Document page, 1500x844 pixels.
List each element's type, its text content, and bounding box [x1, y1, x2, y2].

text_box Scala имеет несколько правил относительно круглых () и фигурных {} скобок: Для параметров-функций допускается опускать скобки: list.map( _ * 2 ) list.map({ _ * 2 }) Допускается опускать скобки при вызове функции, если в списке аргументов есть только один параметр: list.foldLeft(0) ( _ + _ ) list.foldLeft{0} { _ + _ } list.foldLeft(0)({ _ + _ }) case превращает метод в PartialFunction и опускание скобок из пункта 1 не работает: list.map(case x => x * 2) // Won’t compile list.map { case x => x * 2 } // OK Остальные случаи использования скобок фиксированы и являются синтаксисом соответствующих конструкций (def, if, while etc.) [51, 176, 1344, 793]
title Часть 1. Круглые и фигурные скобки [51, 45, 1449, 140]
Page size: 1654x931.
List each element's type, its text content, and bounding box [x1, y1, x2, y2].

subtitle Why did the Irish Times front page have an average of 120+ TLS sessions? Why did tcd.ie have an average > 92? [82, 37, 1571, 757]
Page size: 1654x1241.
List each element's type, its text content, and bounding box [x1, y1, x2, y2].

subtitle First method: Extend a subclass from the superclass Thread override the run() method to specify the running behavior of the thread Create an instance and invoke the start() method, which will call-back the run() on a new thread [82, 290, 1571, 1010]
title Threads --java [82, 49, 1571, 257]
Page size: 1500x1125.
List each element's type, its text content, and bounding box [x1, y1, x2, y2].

- Set problem:
Rewrite the records above, switching "bounding box" to "enclosing box" wherever it occurs and leaving everything else untouched.

- Output for this exercise:
Document page, 1500x844 pixels.
List each element's type, its text content, and enclosing box [x1, y1, x2, y2].

text_box Scala имеет несколько правил относительно круглых () и фигурных {} скобок: Для параметров-функций допускается опускать скобки: list.map( _ * 2 ) list.map({ _ * 2 }) Допускается опускать скобки при вызове функции, если в списке аргументов есть только один параметр: list.foldLeft(0) ( _ + _ ) list.foldLeft{0} { _ + _ } list.foldLeft(0)({ _ + _ }) case превращает метод в PartialFunction и опускание скобок из пункта 1 не работает: list.map(case x => x * 2) // Won’t compile list.map { case x => x * 2 } // OK Остальные случаи использования скобок фиксированы и являются синтаксисом соответствующих конструкций (def, if, while etc.) [51, 176, 1344, 793]
title Часть 1. Круглые и фигурные скобки [51, 45, 1449, 140]
Page size: 1654x931.
List each element's type, its text content, and enclosing box [x1, y1, x2, y2].

subtitle Why did the Irish Times front page have an average of 120+ TLS sessions? Why did tcd.ie have an average > 92? [82, 37, 1571, 757]
Page size: 1654x1241.
List each element's type, its text content, and enclosing box [x1, y1, x2, y2].

subtitle First method: Extend a subclass from the superclass Thread override the run() method to specify the running behavior of the thread Create an instance and invoke the start() method, which will call-back the run() on a new thread [82, 290, 1571, 1010]
title Threads --java [82, 49, 1571, 257]
Page size: 1500x1125.
List each element's type, its text content, and enclosing box [x1, y1, x2, y2].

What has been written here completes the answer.